CAT Perpendicular from the Centre to a Chord - Practice Questions & MCQ

Theorem 3 : The perpendicular from the centre of a circle to a chord bisects the chord.

Let's prove this. Draw a circle on a tracing paper with center O and draw a chord AB. Fold the paper along a line through O so that a portion of the chord falls on the other. Let the crease cut AB at the point M. Then, ∠ OMA = ∠ OMB = 90° or OM is perpendicular to AB. You will observe that the point B coincide with A. Thus, MA = MB.

Also,

In the right triangles OMA and OMB

                           OA = OB         (Radii of a circle)

                          OM = OM         (common)

                    ∠ OMA = ∠ OMB          (90°)

Therefore,   ∆ AOB ≅ ∆ COD    ([by RHS-congruence)

Hence,             MA = MB

Converse of the above theorem

Theorem 4 : The line drawn through the centre of a circle to bisect a chord is perpendicular to the chord.

M is the midpoint of the chord AB of a circle C(O,r)

In the triangles OMA and OMB

                           OA = OB         (Radii of a circle)

                          OM = OM         (common)

                          MA = MB          (given)

Therefore,   ∆ AOB ≅ ∆ COD    ([by SSS congruence rule)

This gives  ∠ OMA = ∠ OMB     (Corresponding parts of congruent triangles)

But,        ∠ OMA + ∠ OMB = 180°         (Linear Pair angle)

Therefore, ∠ OMA = ∠ OMB = 90°

Hence, OM ⊥ AB.

## Source material
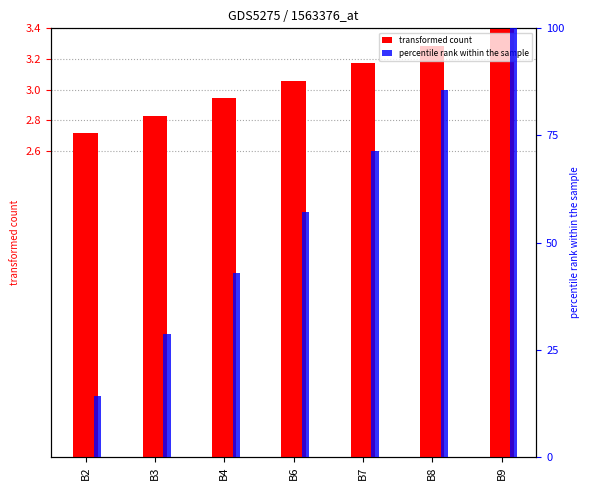

What is the value of the percentile rank within the sample bar at the 7th from the left?

100.0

## Required actions
**1.** From the chord text, copy out the passage starting with "Therefore,   ∆ AOB ≅ ∆ COD    ([by SSS" and going on through "Hence, OM ⊥ AB.".
**2.** Translate this sentence from the chord text into Spanish: "The perpendicular from the centre of a circle to a chord bisects the chord."
This material has no connection to the chord text.

## Task responses
**1.**
Therefore,   ∆ AOB ≅ ∆ COD    ([by SSS congruence rule)

This gives  ∠ OMA = ∠ OMB     (Corresponding parts of congruent triangles)

But,        ∠ OMA + ∠ OMB = 180°         (Linear Pair angle)

Therefore, ∠ OMA = ∠ OMB = 90°

Hence, OM ⊥ AB.

**2.** La perpendicular desde el centro de una circunferencia a una cuerda biseca la cuerda.